_ABOUT THIS EXERCISE_
Pull every line holding the string "clients" from the records below.

[Stored data entries]
- - - - -
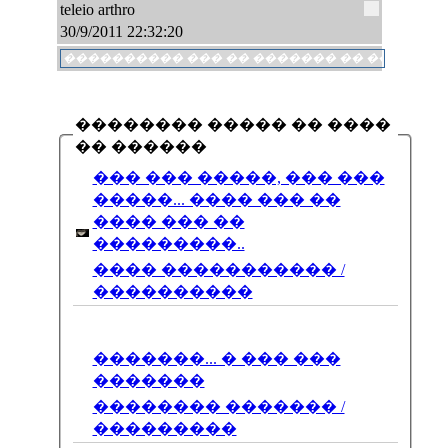
teleio arthro
30/9/2011 22:32:20
�������� ����� �� ����
�� ������
��� ��� �����, ��� ���
�����... ���� ��� ��
���� ��� ��
���������..
���� ����������� /
����������
�������... � ��� ���
�������
�������� ������� /
���������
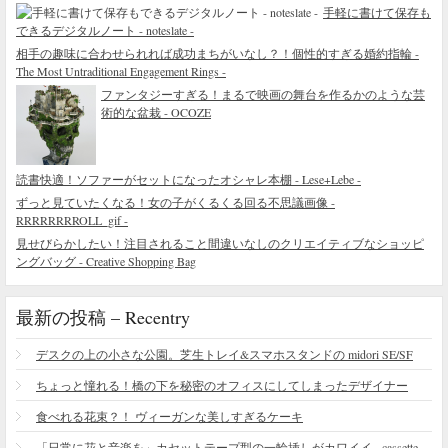
手軽に書けて保存も
できるデジタルノート - noteslate -
相手の趣味に合わせられれば成功まちがいなし？！個性的すぎる婚約指輪 -
The Most Untraditional Engagement Rings -
ファンタジーすぎる！まるで映画の舞台を作るかのような芸
術的な盆栽 - OCOZE
読書快適！ソファーがセットになったオシャレ本棚 - Lese+Lebe -
ずっと見ていたくなる！女の子がくるくる回る不思議画像 -
RRRRRRRROLL_gif -
見せびらかしたい！注目されること間違いなしのクリエイティブなショッピ
ングバッグ - Creative Shopping Bag
最新の投稿 – Recentry
デスクの上の小さな公園。芝生トレイ&スマホスタンドの midori SE/SF
ちょっと憧れる！橋の下を秘密のオフィスにしてしまったデザイナー
食べれる花束？！ ヴィーガンな美しすぎるケーキ
「日常に花と音楽を」カセットテープ型の一輪挿しがカワイイ - cassette vase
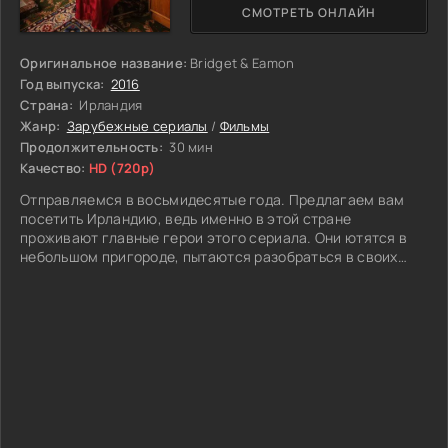
СМОТРЕТЬ ОНЛАЙН
Оригинальное название:
Bridget & Eamon
Год выпуска:
2016
Страна:
Ирландия
Жанр:
Зарубежные сериалы
/
Фильмы
Продолжительность:
30 мин
Качество:
HD (720p)
Отправляемся в восьмидесятые года. Предлагаем вам
посетить Ирландию, ведь именно в этой стране
проживают главные герои этого сериала. Они ютятся в
небольшом пригороде, пытаются разобраться в своих
отношениях, да и кажется сбились со счета, сколько у них
общих детей. Бриджит и Имон - странная семейная
парочка. Кажется, что у них море проблем, но в то же
время главные герои пытаются найти из них выход. Жена
постоянно пытается укорить мужа в том, что тот никак не
найдет нормальную работу. Сама же героиня курит как
паровоз и может отпустить парочку жестких фразочек.
Муж же не в восторге от всего этого. Он пытается найти
подход к жене и убедить ее в том, что счастливая
семейная жизнь все же возможна.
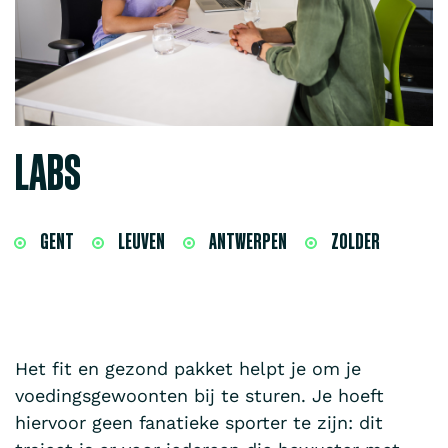
LABS
GENT
LEUVEN
ANTWERPEN
ZOLDER
Het fit en gezond pakket helpt je om je
voedingsgewoonten bij te sturen. Je hoeft
hiervoor geen fanatieke sporter te zijn: dit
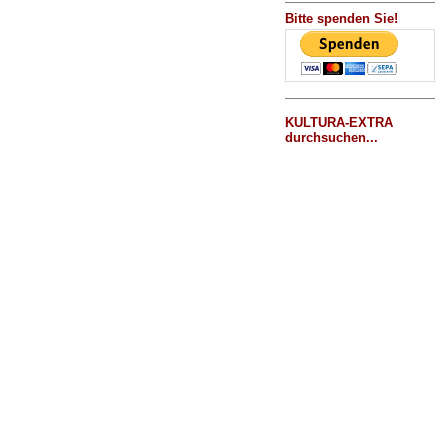
Bitte spenden Sie!
KULTURA-EXTRA
durchsuchen...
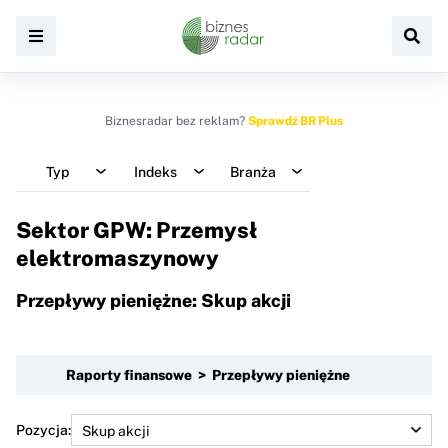
Biznesradar bez reklam?
Sprawdź BR Plus
Typ
Indeks
Branża
Sektor GPW: Przemysł
elektromaszynowy
Przepływy pieniężne: Skup akcji
Raporty finansowe > Przepływy pieniężne
Pozycja:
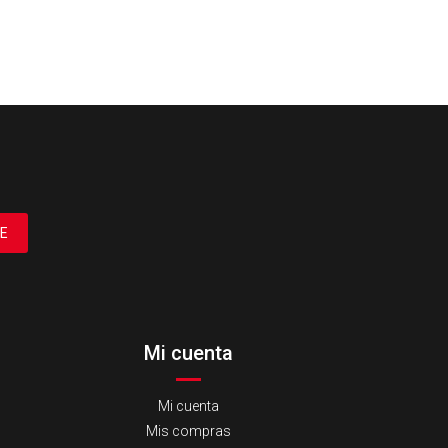
E
Mi cuenta
Mi cuenta
Mis compras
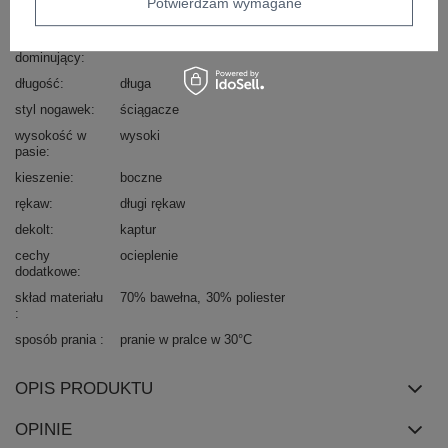
Potwierdzam wymagane
dominujący
materiał
bawełna
dominujący
długość
długa
styl nogawek
ściągacze
wysokość w
wysoki
pasie
kieszenie
boczne
rękaw
długi rękaw
dekolt
kaptur
cechy
ocieplenie
dodatkowe
skład materiału
70% bawełna
30% poliester
sposób prania
pranie w pralce w 30°C
OPIS PRODUKTU
OPINIE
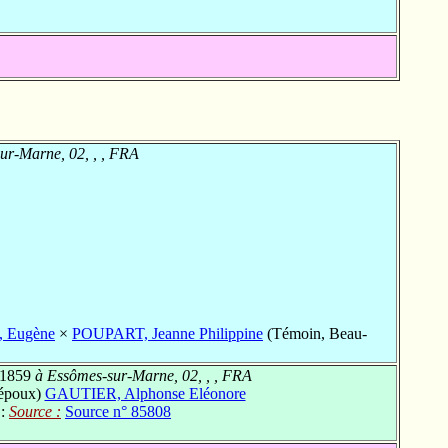
ur-Marne, 02, , , FRA
 Eugène
×
POUPART, Jeanne Philippine
(Témoin, Beau-
 1859
à Essômes-sur-Marne, 02, , , FRA
'époux)
GAUTIER, Alphonse Eléonore
 :
Source :
Source n° 85808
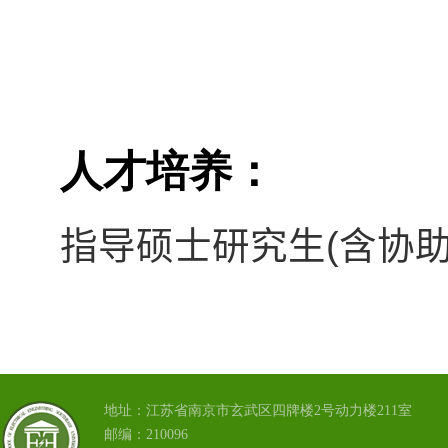
人才培养：
(
指导硕士研究生
含协
地址：江苏省南京市玄武区四牌楼2号动力楼211室
邮编：210096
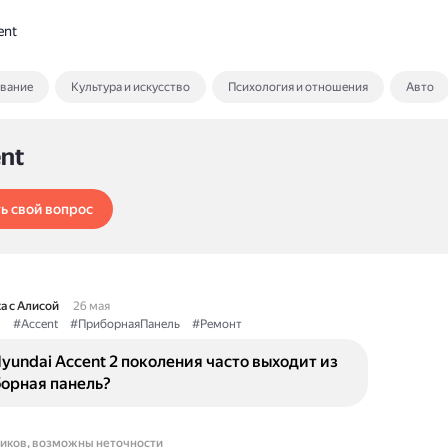
ent
ование
Культура и искусство
Психология и отношения
Авто
nt
ь свой вопрос
а с Алисой
26 мая
i
#Accent
#ПриборнаяПанель
#Ремонт
yundai Accent 2 поколения часто выходит из
борная панель?
ников, возможны неточности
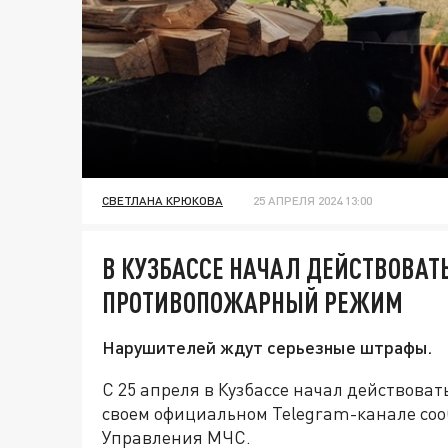
СВЕТЛАНА КРЮКОВА
25 АПРЕЛЯ 2024 13:00
В КУЗБАССЕ НАЧАЛ ДЕЙСТВОВАТ
ПРОТИВОПОЖАРНЫЙ РЕЖИМ
Нарушителей ждут серьезные штрафы.
С 25 апреля в Кузбассе начал действова
своем официальном Telegram-канале соо
Управления МЧС.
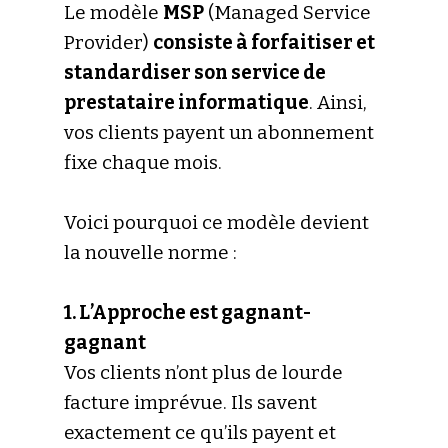
Le modèle
MSP
(Managed Service
Provider)
consiste à forfaitiser et
standardiser son service de
prestataire informatique
. Ainsi,
vos clients payent un abonnement
fixe chaque mois.
Voici pourquoi ce modèle devient
la nouvelle norme :
1. L’Approche est gagnant-
gagnant
Vos clients n’ont plus de lourde
facture imprévue. Ils savent
exactement ce qu’ils payent et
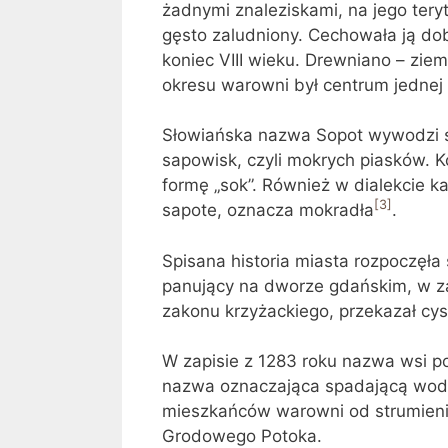
żadnymi znaleziskami, na jego tery
gęsto zaludniony. Cechowała ją do
koniec VIII wieku. Drewniano – zi
okresu warowni był centrum jednej 
Słowiańska nazwa Sopot wywodzi 
sapowisk, czyli mokrych piasków. K
formę „sok”. Również w dialekcie k
[3]
sapote, oznacza mokradła
.
Spisana historia miasta rozpoczęła 
panujący na dworze gdańskim, w z
zakonu krzyżackiego, przekazał cy
W zapisie z 1283 roku nazwa wsi 
nazwa oznaczająca spadającą wodę 
mieszkańców warowni od strumieni
Grodowego Potoka.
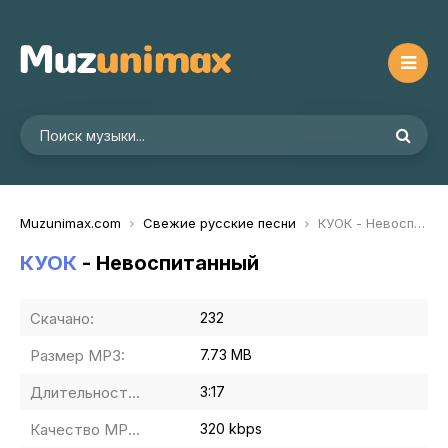
Muzunimax.com
Свежие русские песни
КУОК - Невоспитанный
КУОК
- Невоспитанный
Скачано:
232
Размер MP3:
7.73 MB
Длительность MP3:
3:17
Качество MP3:
320 kbps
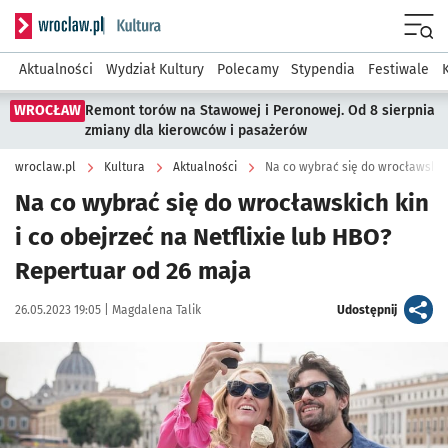
Serwis informacyjny wroclaw.pl podserwis: Kultura
Menu
Aktualności
Wydział Kultury
Polecamy
Stypendia
Festiwale
WROCŁAW
Remont torów na Stawowej i Peronowej. Od 8 sierpnia
zmiany dla kierowców i pasażerów
wroclaw.pl
Kultura
Aktualności
Na co wybrać się do wrocławskich kin
i co obejrzeć na Netflixie lub HBO?
Repertuar od 26 maja
Data publikacji:
Autor:
artykuł
26.05.2023 19:05 |
Magdalena Talik
Udostępnij
Kliknij, aby powiększyć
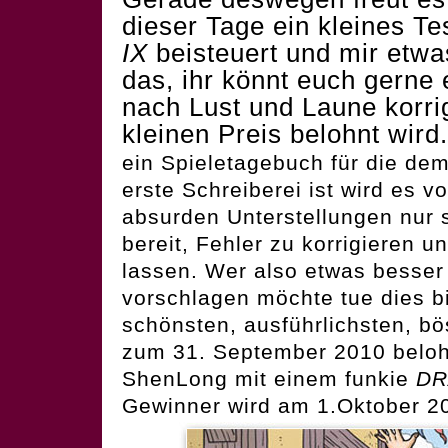
dieser Tage ein kleines T
IX
beisteuert und mir etwa
das, ihr könnt euch gerne
nach Lust und Laune korri
kleinen Preis belohnt wird.
ein Spieletagebuch für die dem
erste Schreiberei ist wird es v
absurden Unterstellungen nur 
bereit, Fehler zu korrigieren 
lassen. Wer also etwas besse
vorschlagen möchte tue dies bi
schönsten, ausführlichsten, bö
zum 31. September 2010 beloh
ShenLong mit einem funkie
DR
Gewinner wird am 1.Oktober 2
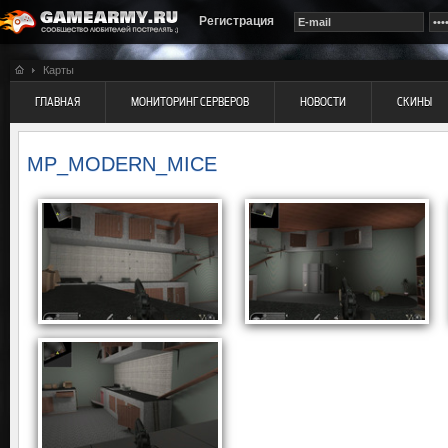
Регистрация
Карты
ГЛАВНАЯ
МОНИТОРИНГ СЕРВЕРОВ
НОВОСТИ
СКИНЫ
MP_MODERN_MICE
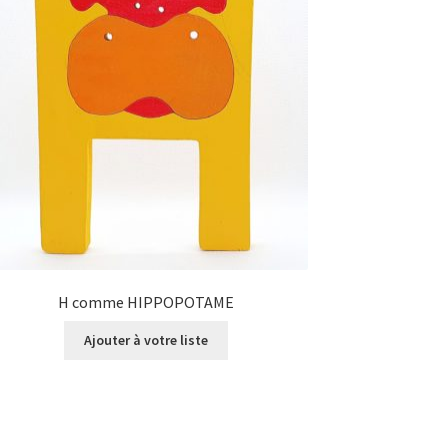
H comme HIPPOPOTAME
Ajouter à votre liste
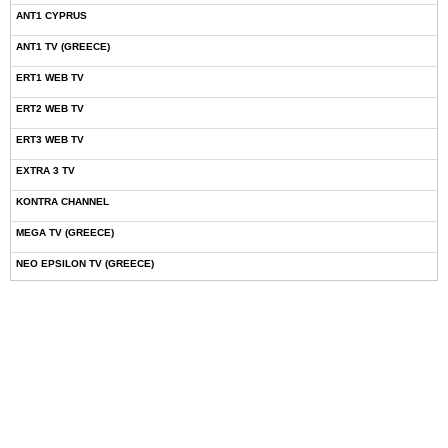
ANT1 CYPRUS
ANT1 TV (GREECE)
ERT1 WEB TV
ERT2 WEB TV
ERT3 WEB TV
EXTRA 3 TV
KONTRA CHANNEL
MEGA TV (GREECE)
NEO EPSILON TV (GREECE)
NOVASPORTS WEB TV
OMEGA TV (CYPRUS)
ONETV (GREECE)
OPEN BEYOND TV (GREECE)
SKAI TV (GREECE)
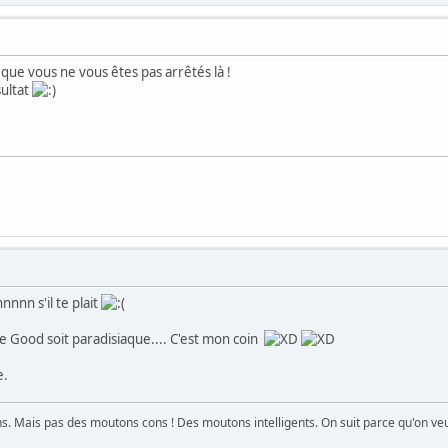
 que vous ne vous êtes pas arrêtés là !
sultat
nnn s'il te plait
de Good soit paradisiaque.... C'est mon coin
e.
. Mais pas des moutons cons ! Des moutons intelligents. On suit parce qu'on veut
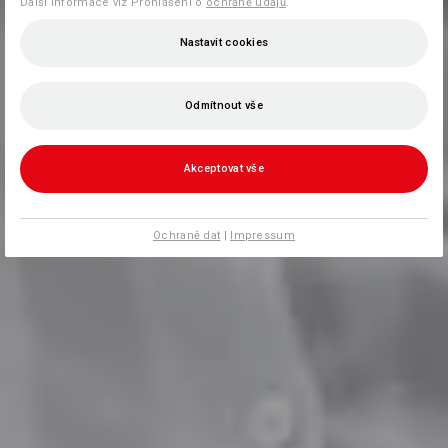
Další informace viz Prohlášení o
ochraně údajů
.
Nastavit cookies
Odmítnout vše
Akceptovat vše
Ochraně dat
|
Impressum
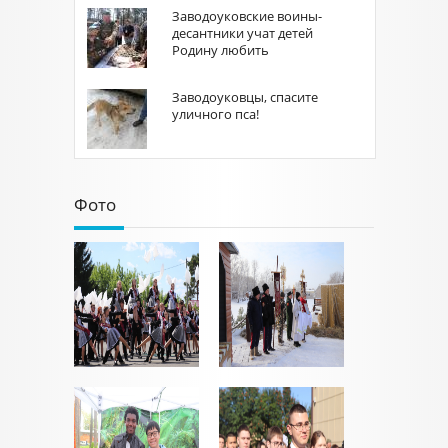
Заводоуковские воины-
десантники учат детей
Родину любить
Заводоуковцы, спасите
уличного пса!
Фото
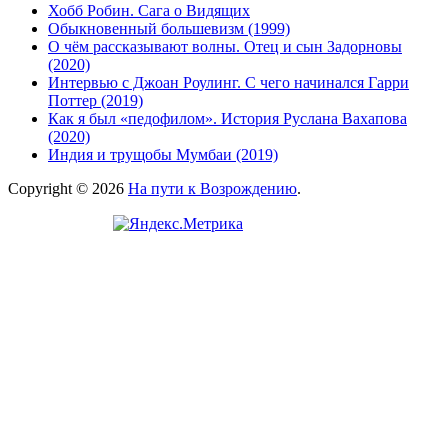
Хобб Робин. Сага о Видящих
Обыкновенный большевизм (1999)
О чём рассказывают волны. Отец и сын Задорновы
(2020)
Интервью с Джоан Роулинг. С чего начинался Гарри
Поттер (2019)
Как я был «педофилом». История Руслана Вахапова
(2020)
Индия и трущобы Мумбаи (2019)
Copyright © 2026
На пути к Возрождению
.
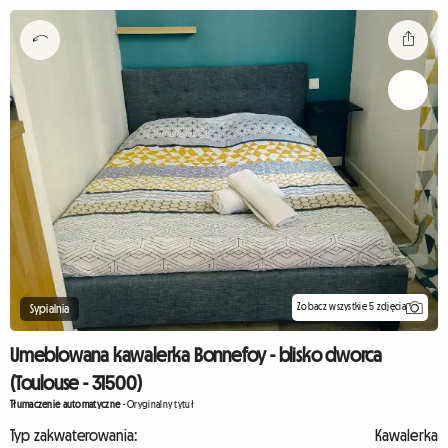
Zobacz wszystkie 5 zdjęcia
Sypialnia
Umeblowana kawalerka Bonnefoy - blisko dworca
(Toulouse - 31500)
Tłumaczenie automatyczne
-
Oryginalny tytuł
Typ zakwaterowania:
Kawalerka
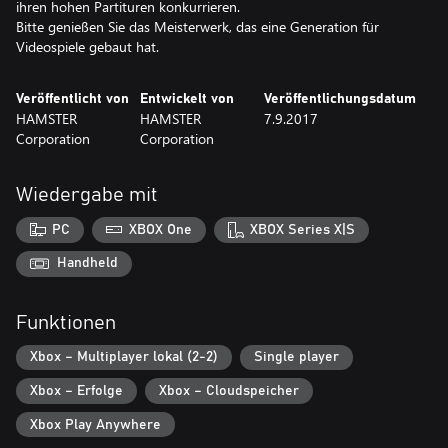
ihren hohen Partituren konkurrieren.
Bitte genießen Sie das Meisterwerk, das eine Generation für
Videospiele gebaut hat.
Veröffentlicht von
Entwickelt von
Veröffentlichungsdatum
HAMSTER
HAMSTER
7.9.2017
Corporation
Corporation
Wiedergabe mit
PC
XBOX One
XBOX Series X|S
Handheld
Funktionen
Xbox – Multiplayer lokal (2-2)
Single player
Xbox – Erfolge
Xbox – Cloudspeicher
Xbox Play Anywhere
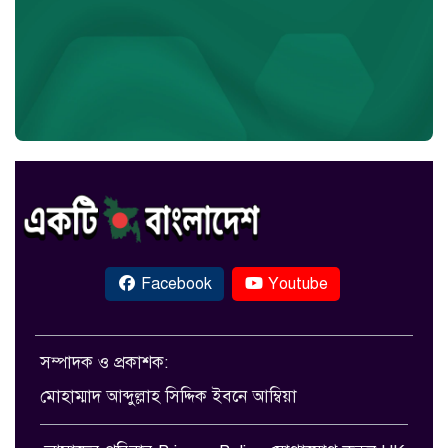
Facebook
Youtube
সম্পাদক ও প্রকাশক:
মোহাম্মাদ আব্দুল্লাহ সিদ্দিক ইবনে আম্বিয়া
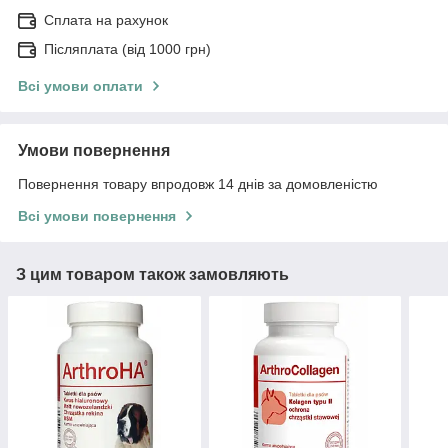
Сплата на рахунок
Післяплата (від 1000 грн)
Всі умови оплати
Умови повернення
Повернення товару впродовж 14 днів за домовленістю
Всі умови повернення
З цим товаром також замовляють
- - - - -
_ANSWER_
vos clients payent un abonnement
Vos clients n’ont plus de lourde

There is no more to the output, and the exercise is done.